# SELECTED TEXT
==============================

There are many unique challenges involved with securing cloud services. First, data and applications in the cloud are distributed across many services and platforms; each with its own unique set of capabilities, logs and users. Monitoring access is generally per service or cloud provider, this quickly becomes a mess when your company grows and adopts new cloud services. Even with an IDaaS solution, where connections to cloud applications are monitored in one place, activities are still stored in separate locations and formats.
Secondly, the effect of an access configuration mistake is usually much wider in the cloud. While an access misconfiguration on-premises will probably result in information reaching the wrong hands of someone inside the company, making the same mistake in the cloud will result in this data becoming public to a sub-contractor or external vendor, or even the whole world. In the cloud, access configuration should be treated ever more seriously than on-premises.

==============================

# SOURCE DATA
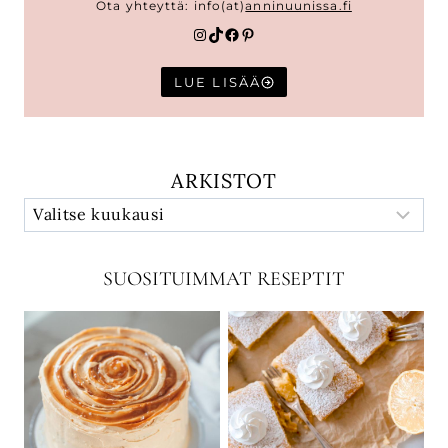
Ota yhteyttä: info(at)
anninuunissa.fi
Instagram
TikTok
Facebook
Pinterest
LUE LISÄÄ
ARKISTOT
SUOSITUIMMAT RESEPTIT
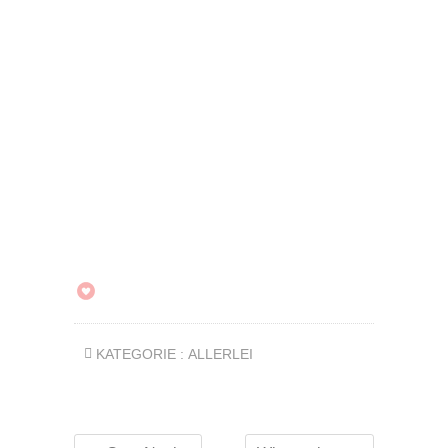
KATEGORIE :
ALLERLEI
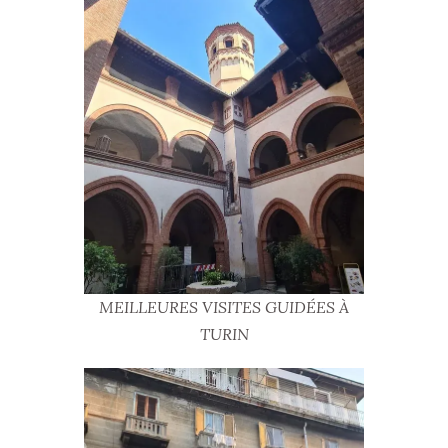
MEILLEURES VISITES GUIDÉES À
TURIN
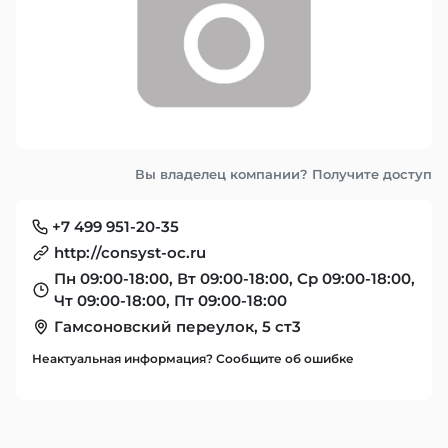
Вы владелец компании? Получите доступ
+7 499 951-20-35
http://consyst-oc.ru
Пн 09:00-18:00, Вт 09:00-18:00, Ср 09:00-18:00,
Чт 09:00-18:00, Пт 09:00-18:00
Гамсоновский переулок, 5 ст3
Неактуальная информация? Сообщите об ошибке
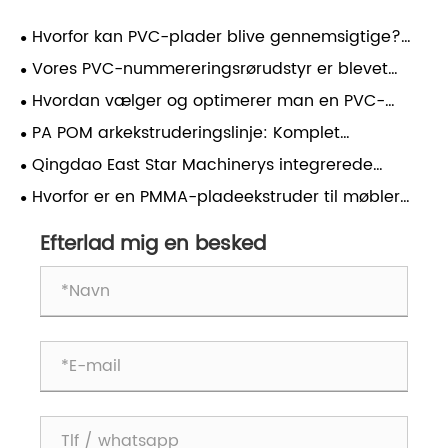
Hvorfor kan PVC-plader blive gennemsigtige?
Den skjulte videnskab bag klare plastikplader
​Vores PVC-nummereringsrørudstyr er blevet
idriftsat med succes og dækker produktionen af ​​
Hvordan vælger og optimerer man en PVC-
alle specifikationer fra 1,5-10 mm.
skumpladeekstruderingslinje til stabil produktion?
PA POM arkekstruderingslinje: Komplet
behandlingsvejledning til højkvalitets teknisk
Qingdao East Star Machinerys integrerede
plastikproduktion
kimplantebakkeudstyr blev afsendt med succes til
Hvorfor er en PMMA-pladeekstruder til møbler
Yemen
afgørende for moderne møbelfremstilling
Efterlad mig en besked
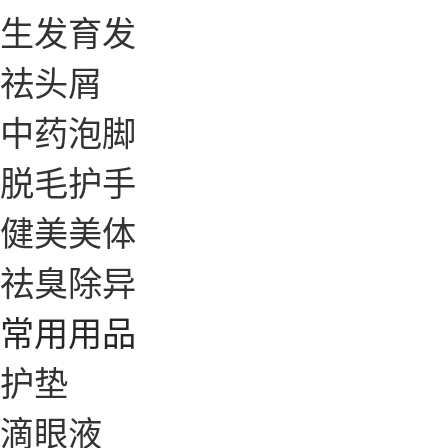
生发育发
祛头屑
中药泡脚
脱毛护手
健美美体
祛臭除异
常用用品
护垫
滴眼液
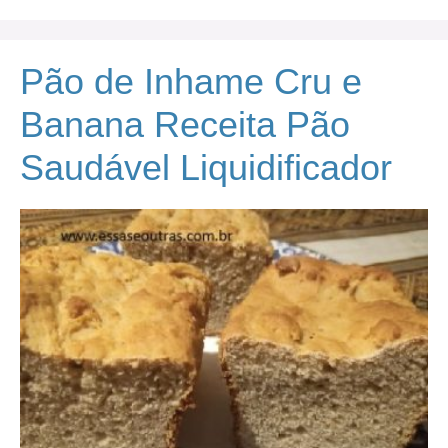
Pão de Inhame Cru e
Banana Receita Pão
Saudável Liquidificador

==============================

# EXERCISES
1) In the cloud security text, where are activities still stored even with an IDaaS solution?
2) Print the part of the records that opens with their first line and closes with the line containing "Неактуальная информация? Сообщите об ошибке", both ends included, and omit the pictures.

# WRITTEN RESPONSES
1) In separate locations and formats.

2)
Ota yhteyttä: info(at)
anninuunissa.fi
Instagram
TikTok
Facebook
Pinterest
LUE LISÄÄ
ARKISTOT
SUOSITUIMMAT RESEPTIT
KATEGORIE :
ALLERLEI
MEILLEURES VISITES GUIDÉES À
TURIN
Вы владелец компании? Получите доступ
+7 499 951-20-35
http://consyst-oc.ru
Пн 09:00-18:00, Вт 09:00-18:00, Ср 09:00-18:00,
Чт 09:00-18:00, Пт 09:00-18:00
Гамсоновский переулок, 5 ст3
Неактуальная информация? Сообщите об ошибке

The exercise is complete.